(Change listing data)
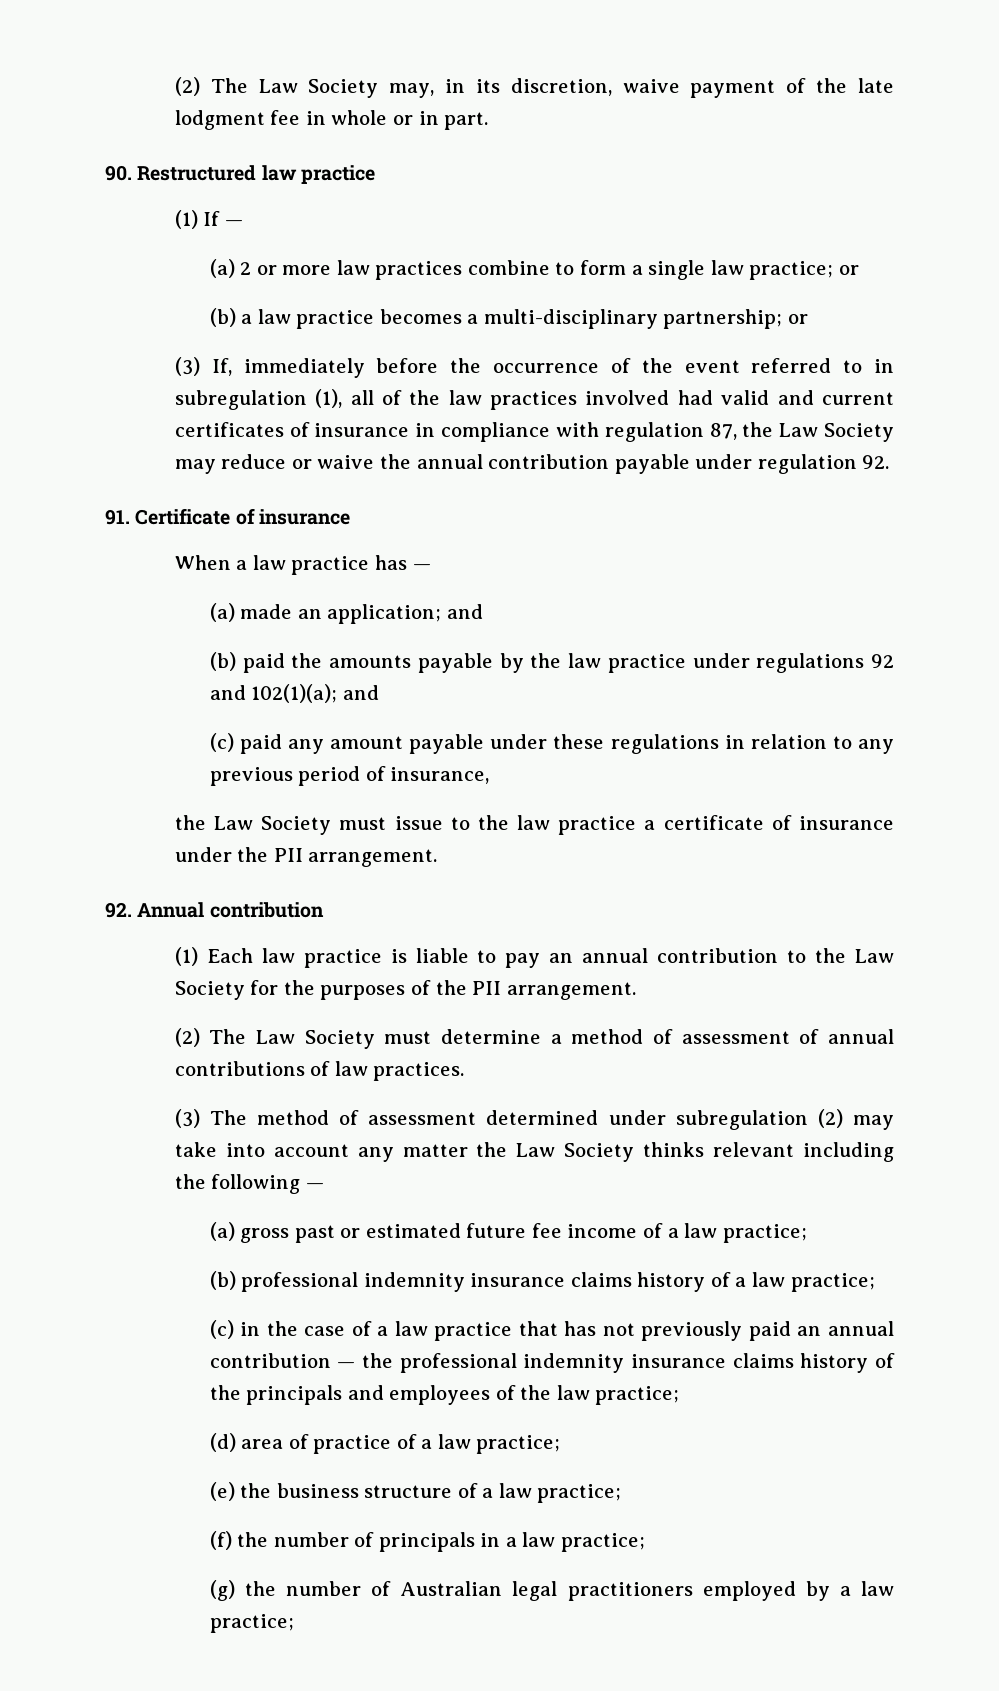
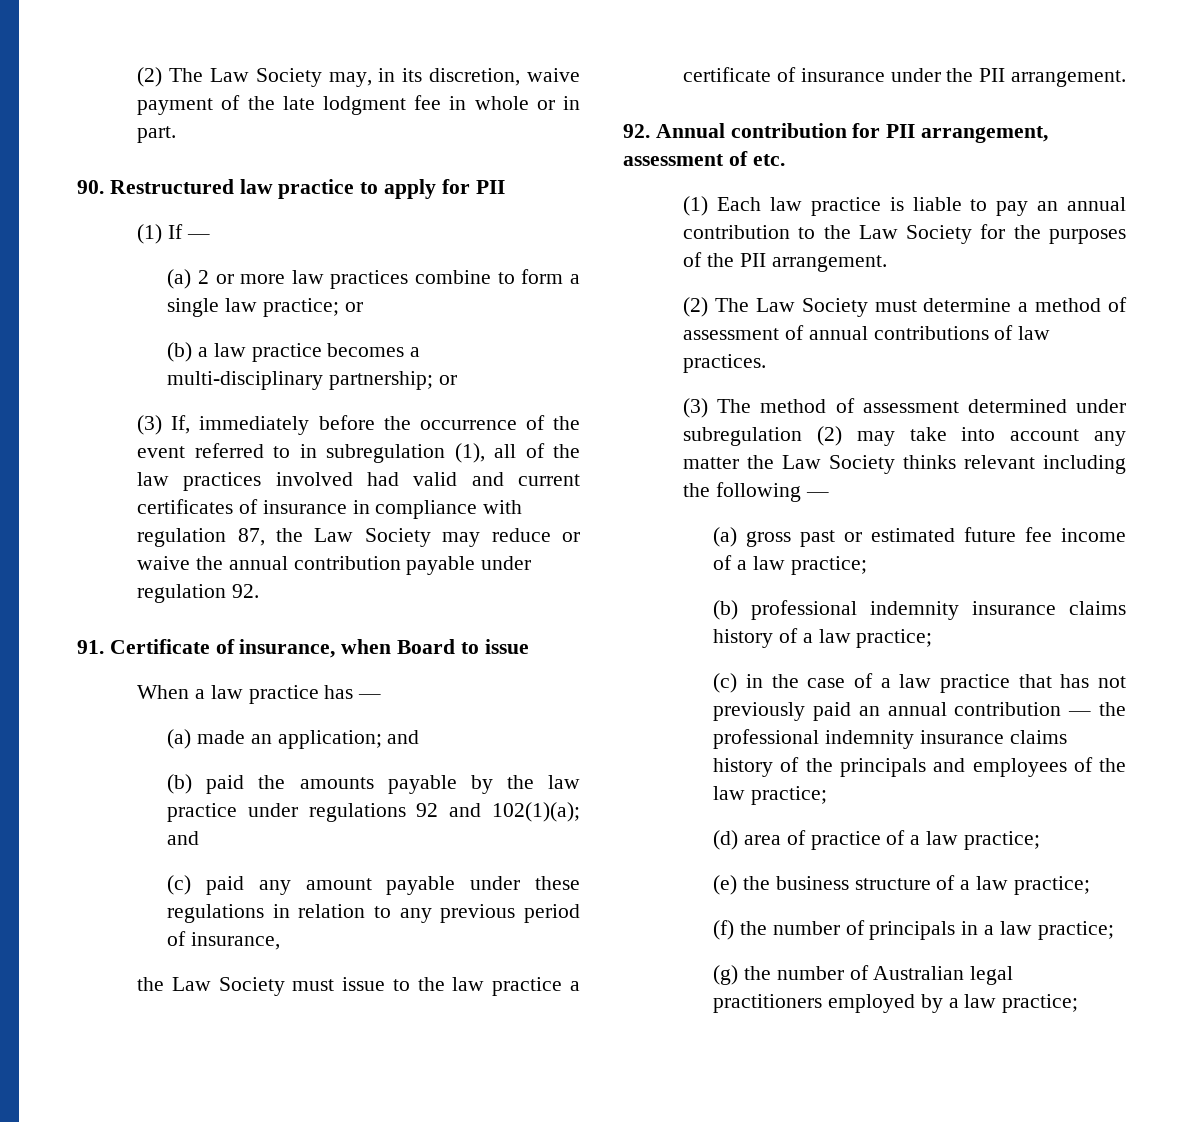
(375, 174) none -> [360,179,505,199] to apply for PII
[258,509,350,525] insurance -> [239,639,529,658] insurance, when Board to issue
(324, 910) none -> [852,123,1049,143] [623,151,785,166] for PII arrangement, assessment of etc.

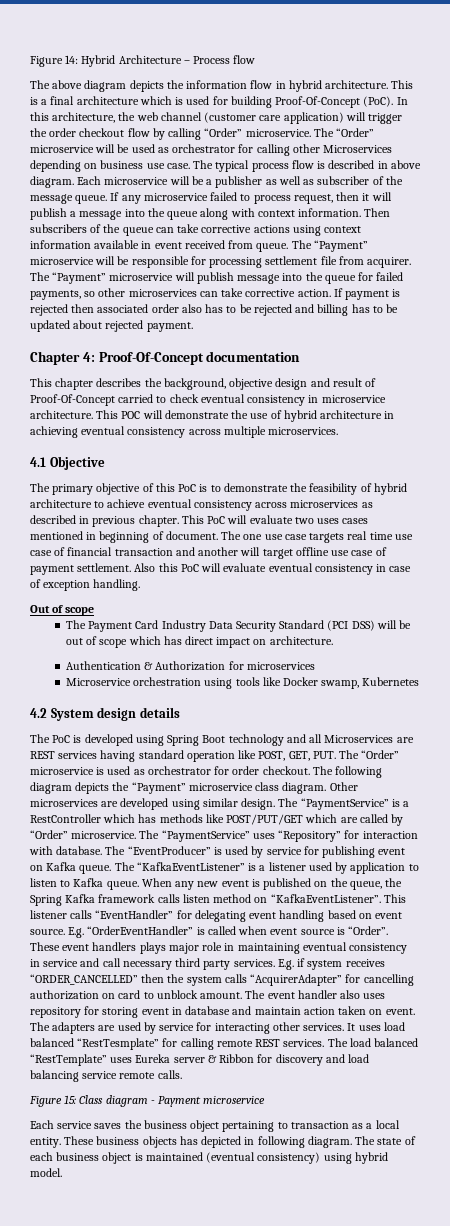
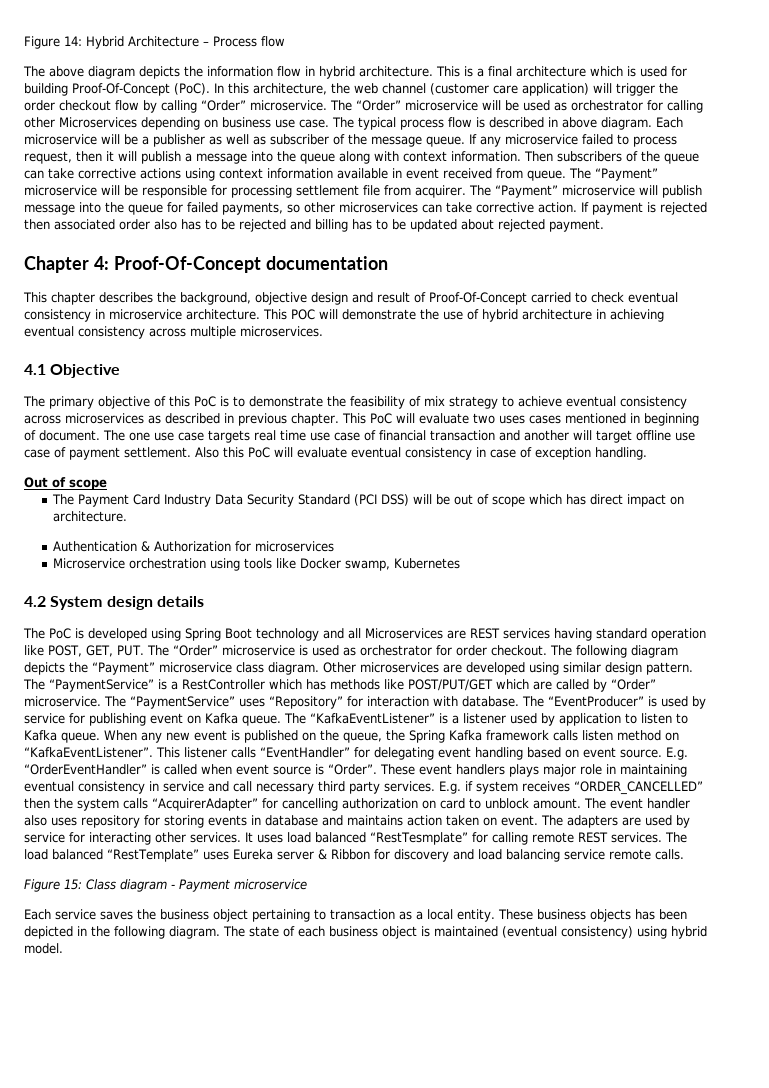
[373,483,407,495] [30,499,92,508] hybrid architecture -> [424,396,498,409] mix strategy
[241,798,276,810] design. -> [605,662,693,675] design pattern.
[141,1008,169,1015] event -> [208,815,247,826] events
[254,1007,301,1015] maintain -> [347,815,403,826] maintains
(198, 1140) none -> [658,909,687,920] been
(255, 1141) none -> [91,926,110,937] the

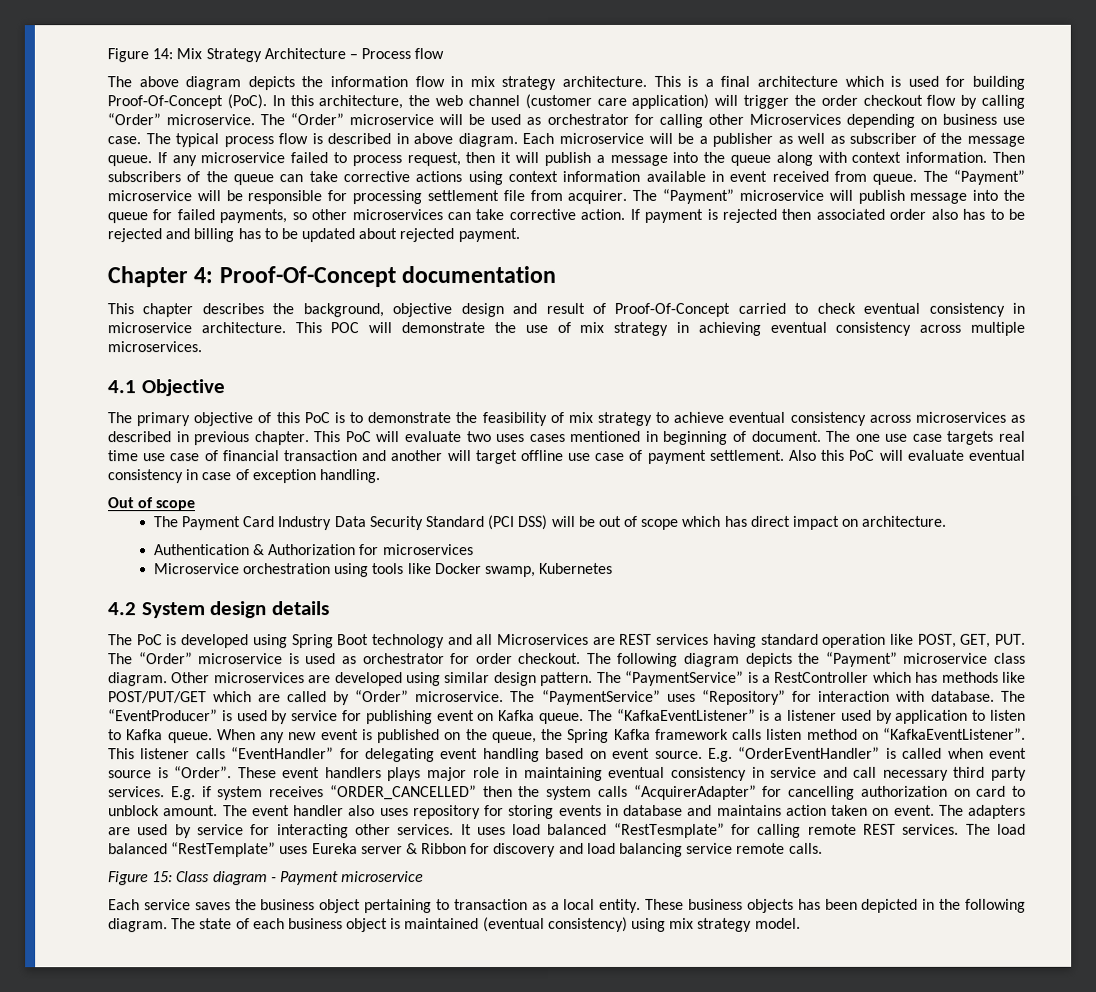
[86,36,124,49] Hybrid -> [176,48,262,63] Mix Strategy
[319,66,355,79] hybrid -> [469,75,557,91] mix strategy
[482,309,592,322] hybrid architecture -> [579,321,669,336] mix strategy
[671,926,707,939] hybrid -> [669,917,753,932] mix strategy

*REQUEST*. Tally the lines above that hold "none" and write the result as a lone number.

*RESPONSE BELOW*. 4